Reporter: Dityasa H Forddanta | Editor: Wahyu T.Rahmawati
KONTAN.CO.ID - JAKARTA. Sejumlah emiten ramai-ramai menggelar aksi korporasi pemecahan nilai saham atau stock split. Dari sektor pertambangan, ada PT Bukit Asam Tbk (PTBA) yang berencana menggelar stock split dengan rasio 1:5. Namun, perusahaan baru akan menggelar RUPSLB terkait rencana ini pada 29 November mendatang.
Dari sektor swasta, ada PT Chandra Asri Petrochemical Tbk (TPIA) yang memiliki rencana serupa. Rasionya juga sama, 1:5. Rencana ini telah memperoleh persetujuan pemegang saham yang digelar September lalu.
Dari sektor perbankan, aksi korporasi stock split sudah lebih dulu dilakukan oleh PT Bank Rakyat Indonesia Tbk (BBRI) dan PT Bank Mandiri Tbk (BMRI). BBRI akhir pekan lalu sudah mulai memperdagangkan saham hasil stock split dengan rasio 1:5.
PT Bank Mandiri Tbk (BMRI) juga sebelumnya melakukan stock split dengan rasio 1:2. Saham lama yang semula bernominal Rp 500 per saham berubah menjadi Rp 200 per saham.
Tak mau ketinggalan, PT Bank Negara Indonesia Tbk (BBNI) memiliki rencana serupa. "Rencananya kami lakukan tahun depan," ujar Rico Rizal Budidarmo, Direktur Keuangan dan Risiko Kredit BBNI, Selasa (14/11).
Namun, rencana ini belum mengerucut pada rasio stock split yang akan digunakan. Rico bilang, pihaknya akan melakukan komparasi dengan stock split perbankan lainnya.
"Kami lihat rata-rata industrinya seperti apa, apakah bisa 1:2 atau seperti apa, kami lihat peers," jelas Rico.

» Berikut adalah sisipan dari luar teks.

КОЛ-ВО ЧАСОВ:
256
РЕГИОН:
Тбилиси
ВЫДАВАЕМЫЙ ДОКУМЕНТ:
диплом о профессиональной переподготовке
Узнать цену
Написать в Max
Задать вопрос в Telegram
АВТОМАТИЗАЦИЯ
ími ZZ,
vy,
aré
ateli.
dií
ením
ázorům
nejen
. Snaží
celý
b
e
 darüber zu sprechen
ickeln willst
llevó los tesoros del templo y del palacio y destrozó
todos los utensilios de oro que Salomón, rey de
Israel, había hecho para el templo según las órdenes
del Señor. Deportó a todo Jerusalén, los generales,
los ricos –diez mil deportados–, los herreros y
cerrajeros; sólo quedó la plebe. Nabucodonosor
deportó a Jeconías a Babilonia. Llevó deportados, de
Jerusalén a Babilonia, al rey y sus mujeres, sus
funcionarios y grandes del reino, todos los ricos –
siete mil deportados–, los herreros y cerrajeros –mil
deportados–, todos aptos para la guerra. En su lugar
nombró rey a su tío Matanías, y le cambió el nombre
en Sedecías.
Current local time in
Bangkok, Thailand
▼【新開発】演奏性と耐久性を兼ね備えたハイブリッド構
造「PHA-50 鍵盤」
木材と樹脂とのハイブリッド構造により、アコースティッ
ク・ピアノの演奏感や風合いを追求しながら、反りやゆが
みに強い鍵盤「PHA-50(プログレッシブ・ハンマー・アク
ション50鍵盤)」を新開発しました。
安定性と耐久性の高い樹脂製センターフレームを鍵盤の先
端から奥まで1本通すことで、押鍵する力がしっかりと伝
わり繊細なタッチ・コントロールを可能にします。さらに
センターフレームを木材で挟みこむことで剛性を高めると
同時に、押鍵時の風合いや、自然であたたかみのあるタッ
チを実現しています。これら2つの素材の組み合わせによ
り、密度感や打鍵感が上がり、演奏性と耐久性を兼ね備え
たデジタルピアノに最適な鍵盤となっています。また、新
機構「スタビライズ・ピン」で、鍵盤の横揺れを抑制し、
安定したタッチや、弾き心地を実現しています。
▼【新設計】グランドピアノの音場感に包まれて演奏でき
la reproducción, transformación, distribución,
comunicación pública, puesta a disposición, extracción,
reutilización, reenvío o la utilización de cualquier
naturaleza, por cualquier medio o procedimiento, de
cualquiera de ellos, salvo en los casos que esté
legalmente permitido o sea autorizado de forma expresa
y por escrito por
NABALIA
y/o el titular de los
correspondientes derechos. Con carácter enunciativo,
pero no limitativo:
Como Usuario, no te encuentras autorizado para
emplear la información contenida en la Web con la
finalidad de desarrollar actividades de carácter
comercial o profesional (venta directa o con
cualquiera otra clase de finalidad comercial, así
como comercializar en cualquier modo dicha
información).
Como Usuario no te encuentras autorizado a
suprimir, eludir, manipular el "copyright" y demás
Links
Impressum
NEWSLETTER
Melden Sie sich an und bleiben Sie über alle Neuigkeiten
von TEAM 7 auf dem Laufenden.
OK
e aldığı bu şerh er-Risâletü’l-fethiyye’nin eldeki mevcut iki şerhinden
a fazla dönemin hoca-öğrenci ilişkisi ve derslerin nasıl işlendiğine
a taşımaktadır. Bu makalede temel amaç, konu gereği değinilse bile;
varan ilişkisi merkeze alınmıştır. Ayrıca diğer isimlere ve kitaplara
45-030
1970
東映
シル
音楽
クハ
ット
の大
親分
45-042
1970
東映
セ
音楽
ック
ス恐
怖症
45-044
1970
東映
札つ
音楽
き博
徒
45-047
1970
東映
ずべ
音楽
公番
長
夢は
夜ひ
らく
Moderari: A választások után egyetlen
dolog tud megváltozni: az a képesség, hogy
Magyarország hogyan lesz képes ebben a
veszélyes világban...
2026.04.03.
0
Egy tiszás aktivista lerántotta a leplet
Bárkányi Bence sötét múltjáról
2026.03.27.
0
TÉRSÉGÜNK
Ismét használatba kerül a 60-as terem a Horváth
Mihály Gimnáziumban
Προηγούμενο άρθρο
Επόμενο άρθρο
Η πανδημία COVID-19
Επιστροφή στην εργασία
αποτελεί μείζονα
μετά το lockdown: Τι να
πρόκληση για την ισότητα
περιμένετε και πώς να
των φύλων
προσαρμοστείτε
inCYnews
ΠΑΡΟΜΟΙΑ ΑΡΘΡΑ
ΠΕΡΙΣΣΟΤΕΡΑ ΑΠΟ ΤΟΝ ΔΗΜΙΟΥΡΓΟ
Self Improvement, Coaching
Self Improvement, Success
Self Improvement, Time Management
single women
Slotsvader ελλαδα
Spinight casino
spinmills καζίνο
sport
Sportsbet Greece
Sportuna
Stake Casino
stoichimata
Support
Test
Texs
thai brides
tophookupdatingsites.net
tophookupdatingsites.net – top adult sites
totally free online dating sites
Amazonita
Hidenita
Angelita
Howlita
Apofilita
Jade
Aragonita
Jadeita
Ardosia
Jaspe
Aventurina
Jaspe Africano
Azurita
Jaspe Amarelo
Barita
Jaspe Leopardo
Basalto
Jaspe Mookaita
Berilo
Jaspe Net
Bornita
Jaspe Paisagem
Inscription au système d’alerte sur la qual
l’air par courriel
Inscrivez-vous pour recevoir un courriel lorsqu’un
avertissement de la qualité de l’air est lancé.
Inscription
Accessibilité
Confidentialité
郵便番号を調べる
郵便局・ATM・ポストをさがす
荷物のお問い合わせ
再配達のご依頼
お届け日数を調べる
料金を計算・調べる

Rico menambahkan, pertimbangan stock split ini murni dari rencana internal perusahaan, bukan dari pemerintah. "Namun, yang paling penting sekarang itu meningkatkan confident investor karena hal ini yang menjadi pertimbangan paling penting," pungkasnya.
Tentu, alasan likuiditas menjadi alasan stock split dilakukan. Tapi, ini bukan satu-satunya alasan. "Alasan lainnya, untuk menjaga harga," ujar David Sutyanto, analis First Asia Capital.
Gambarannya, harga saham sebelum stock split Rp 50 lalu naik hingga ke level Rp 250 per saham. Dalam kondisi seperti ini, mungkin saja harga sahamnya kembali ke level Rp 50 suatu saat nanti.
Tapi, jika stock split dilakukan saat harga di Rp 250 dengan rasio 1:5, maka harga setelah stock split menjadi Rp 50 per saham yang memang level harga tersebut merupakan harga pasar. "Akan sulit untuk harganya kembali ke harga sebelum stock split, malah justru menjadi lebih mudah naik," jelas David.
Hal tersebut akan memudahkan emiten saat melakukan aksi korporasi di masa datang. Itu dari sisi emiten. Sedangkan, sisi investor, hal ini juga menjadi menarik karena kecenderungan harga saham untuk turun menjadi lebih terbatas.
Tapi, lanjut David, stock split tidak membuat valuasi sebuah saham menjadi lebih murah. "Tapi, stock split bisa membuat investor lebih mudah masuk karena harganya lebih terjangkau," imbuhnya.